3.8 Anomaly Detection
In 8.4, we introduced several new components.
- An anomaly detection engine
- An embedded long-term time-series database
The anomaly detection engine uses machine learning models to identify outliers and unusual behaviors for several metrics. Upon detection of an anomaly, a warning alert is generated.
Awareness of such anomalies identifies early symptoms to emerging issues, allowing you to address them before they become bigger problems. In our implementation, we’re using the popular z-score method to detect anomalies. A z-score measures exactly how many standard deviations above or below the mean a data point is. The system evaluates several metrics based on a week’s worth of data points. Whereas regular issues, the system evaluates 90 minutes’ worth of data points. These data points are stored in the newly embedded time-series database.

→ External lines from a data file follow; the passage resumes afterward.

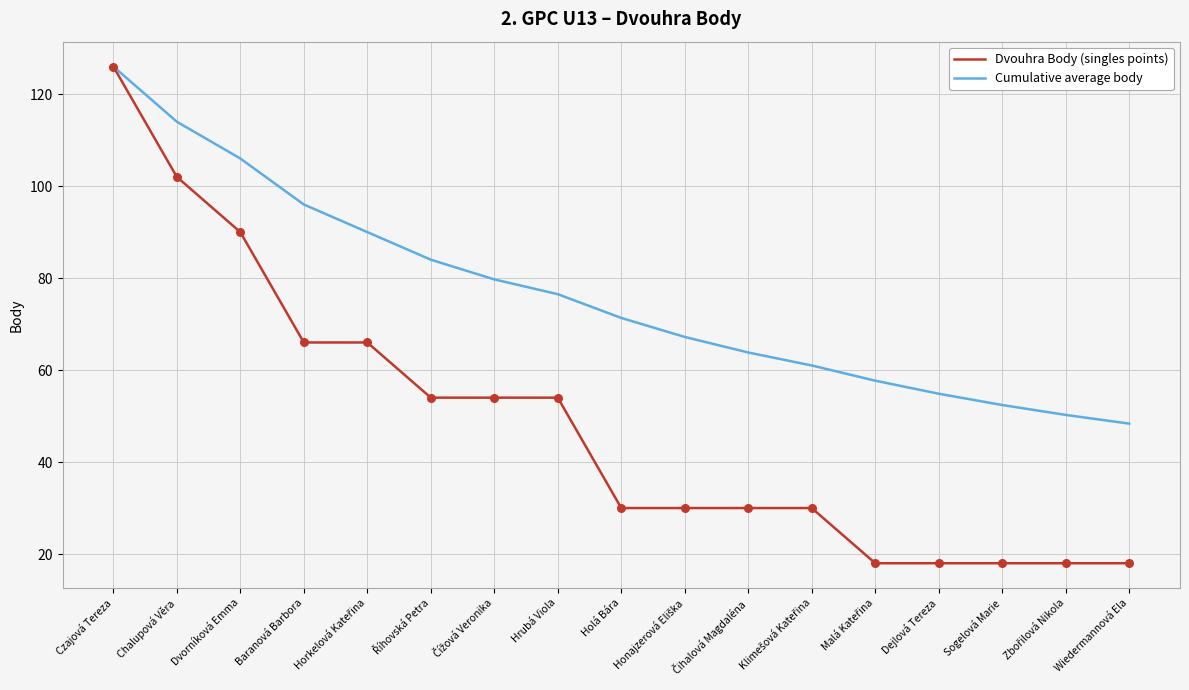

Which series has the largest total across all categories?

Cumulative average body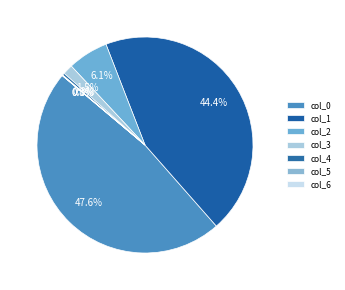

Does any single category account for the majority?

No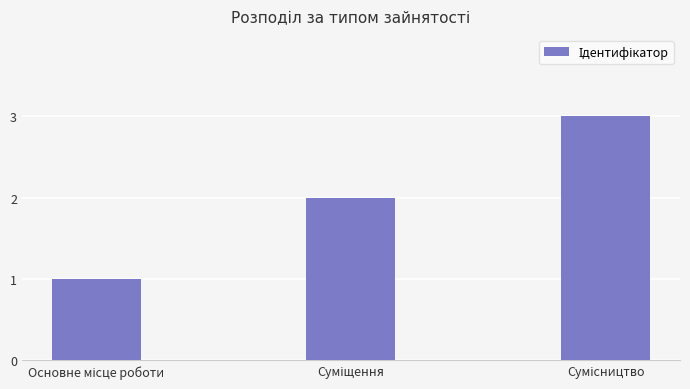

Count the values in the range 1 to 3.

3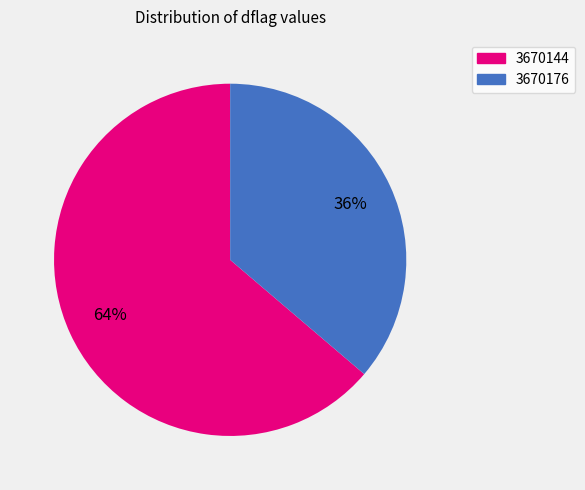

How many slices are in this pie chart?

2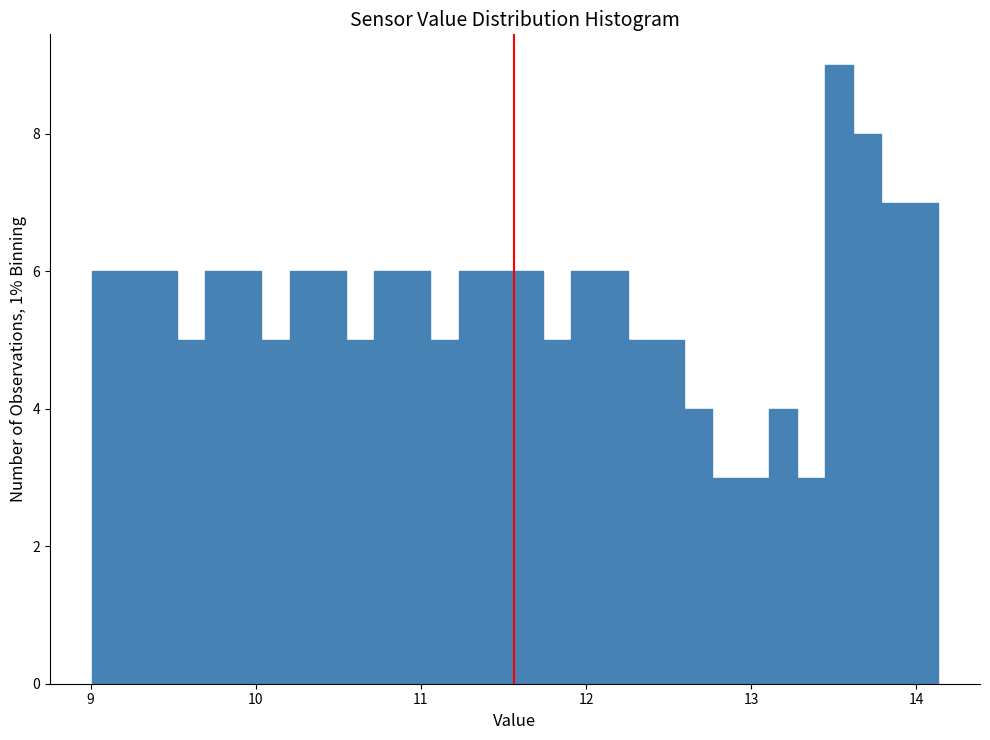

Read against the x-axis, roughly where is the centre of the tallest bar?

13.5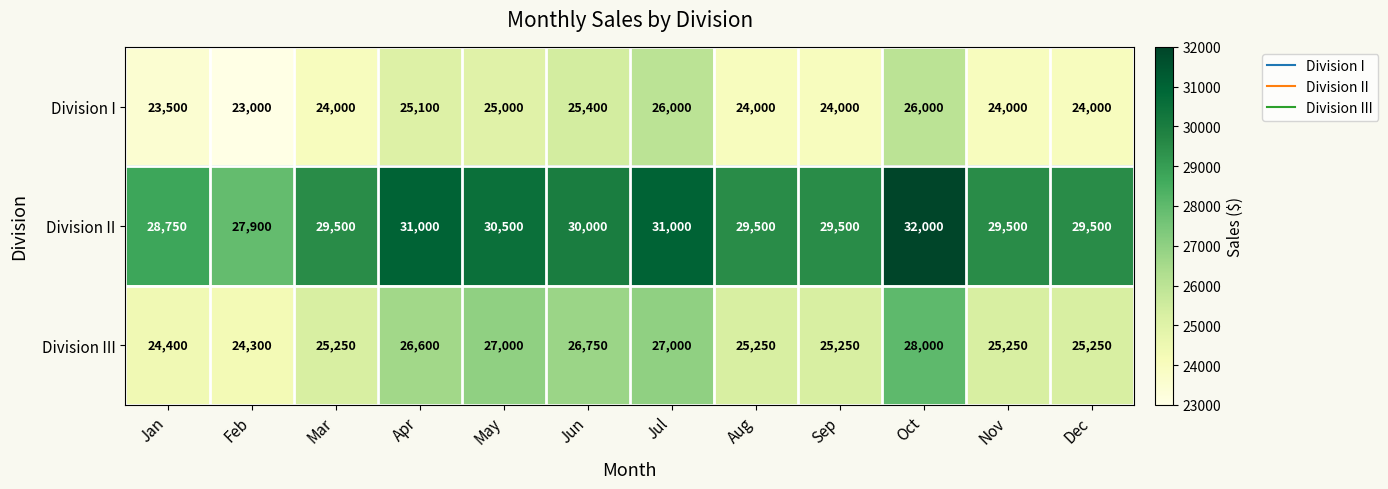

At which label does Division III reach its peak?

Oct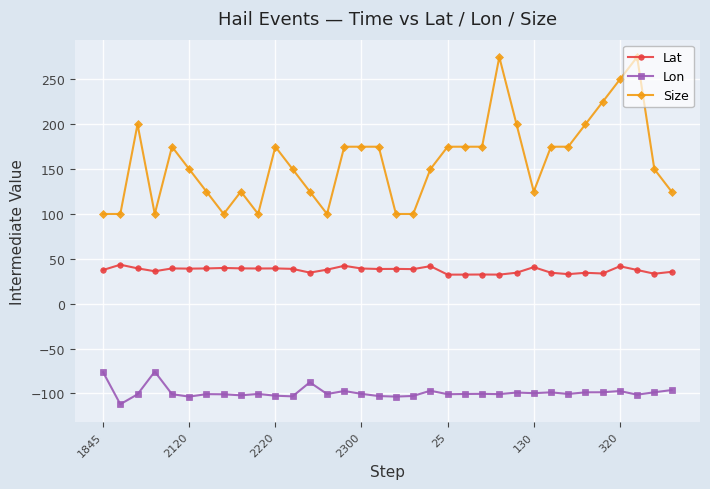

Which series has the largest range (max minus min)?

Size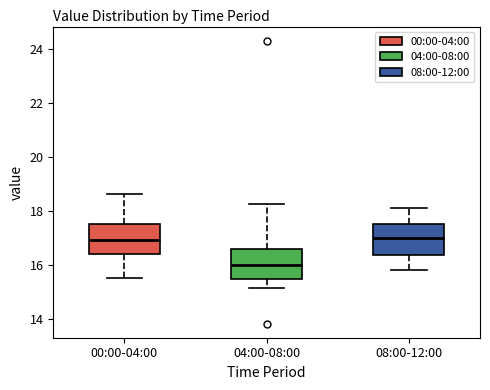

Reading left to right, read every box against the y-axis: the position of its median line, the range the box covers, and the ends of its whiskers. The values are not printed on the chart, so give them approximately, as read against the axis.

00:00-04:00: median 17.0, box 16.4 to 17.6, whiskers 15.6 to 18.6
04:00-08:00: median 16.0, box 15.4 to 16.6, whiskers 15.2 to 18.2
08:00-12:00: median 17.0, box 16.4 to 17.6, whiskers 15.8 to 18.2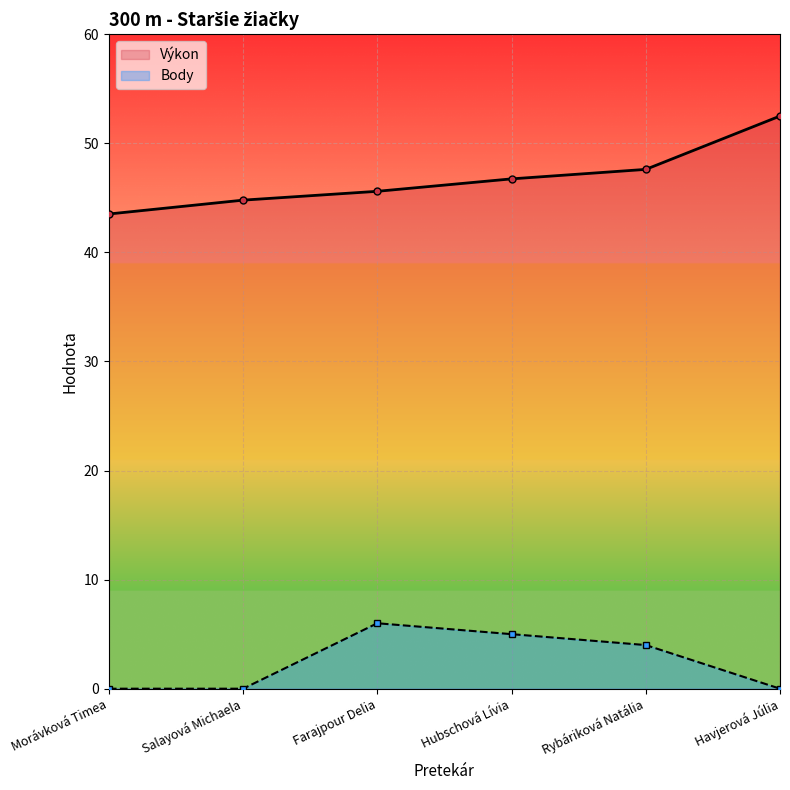

What is the total value across all series at Farajpour Delia?

51.6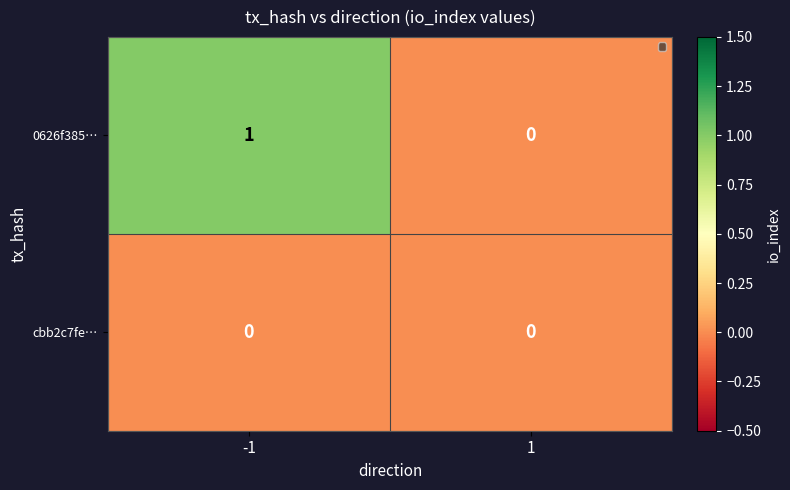

Reading left to right, list all the values displayed in this chart.

0626f385…: 1	0
cbb2c7fe…: 0	0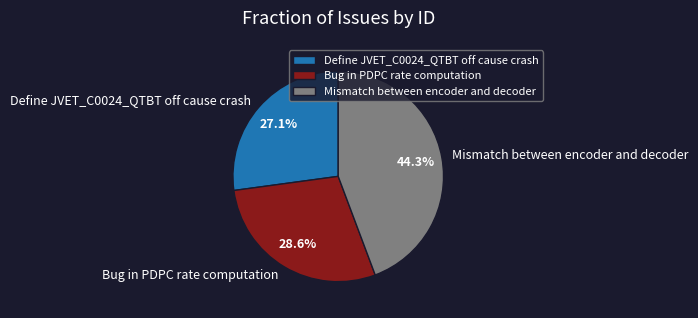

The Bug in PDPC rate computation slice represents 40% of the pie. True or false?

False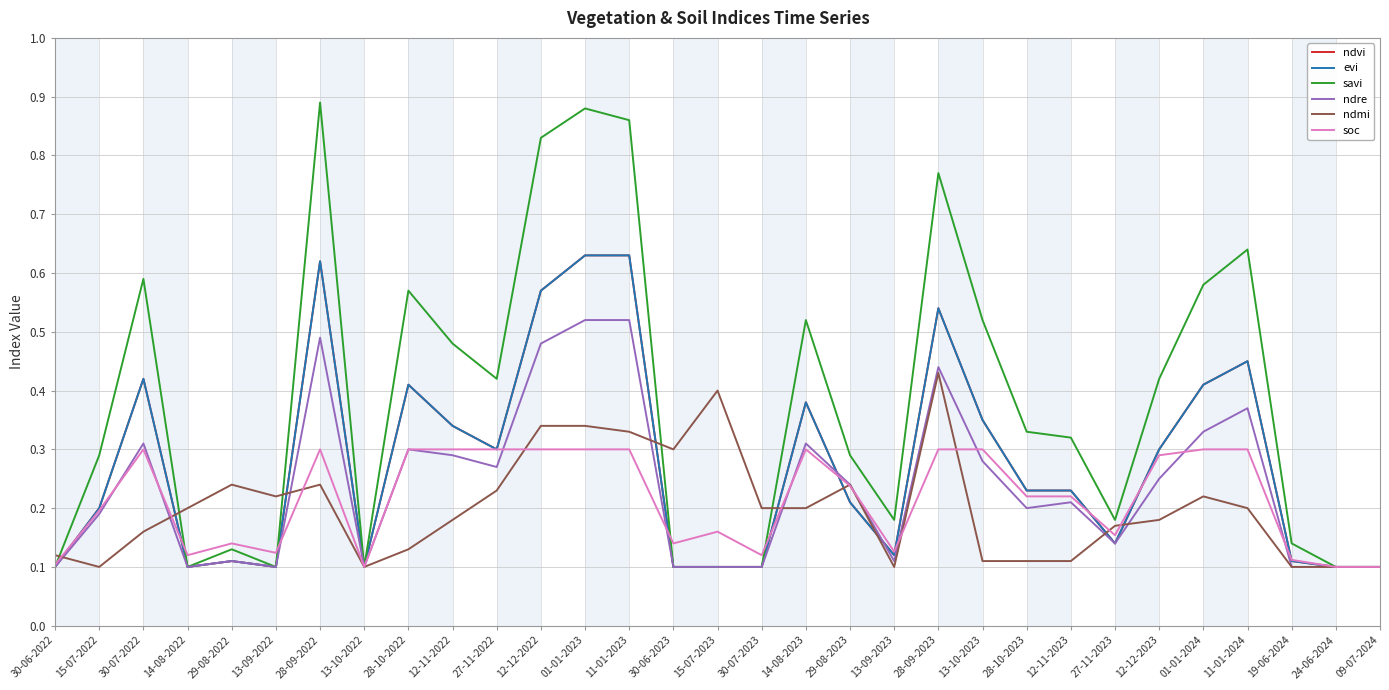

The soc series shows 0.1 at 14-08-2022. True or false?

True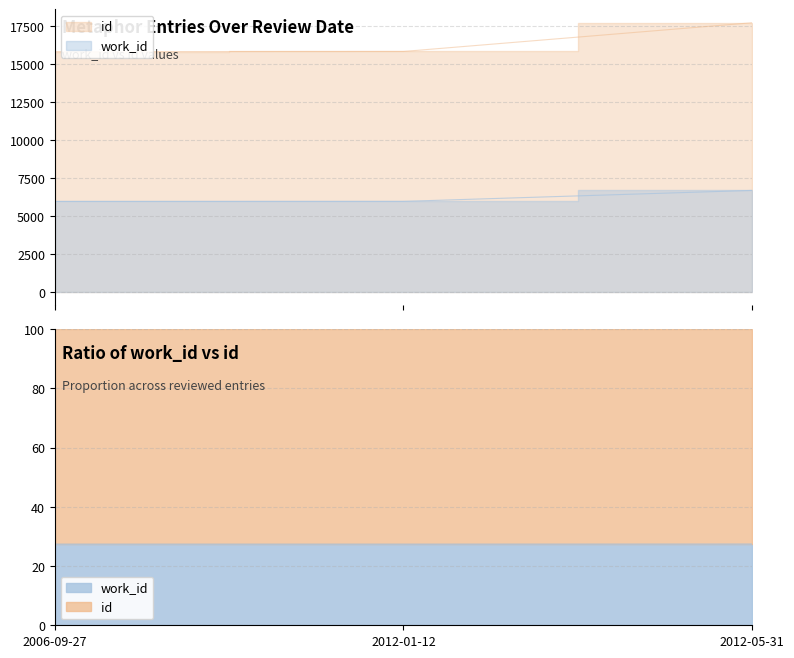

How many values in the id series exceed 15813?

1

When a new data point is collected, a z-score is calculated. An alert is generated if the z-score of that data point is greater than 3 (or less than –3). The alert will remain active for 10 minutes. During that time, if no other anomalies are detected, the alert will resolve itself and go into the cooldown state. If another data point has a z-score greater than 3 (or less than –3), the alert will remain active for another 10 minutes.
Note: By default, the system does not write metrics to the long-term time-series database. In other words, this feature is disabled by default. Please create a ticket. Our support team will work with you to ensure you’ve the resources to support anomaly detection before writing metrics to the long-term time-series database.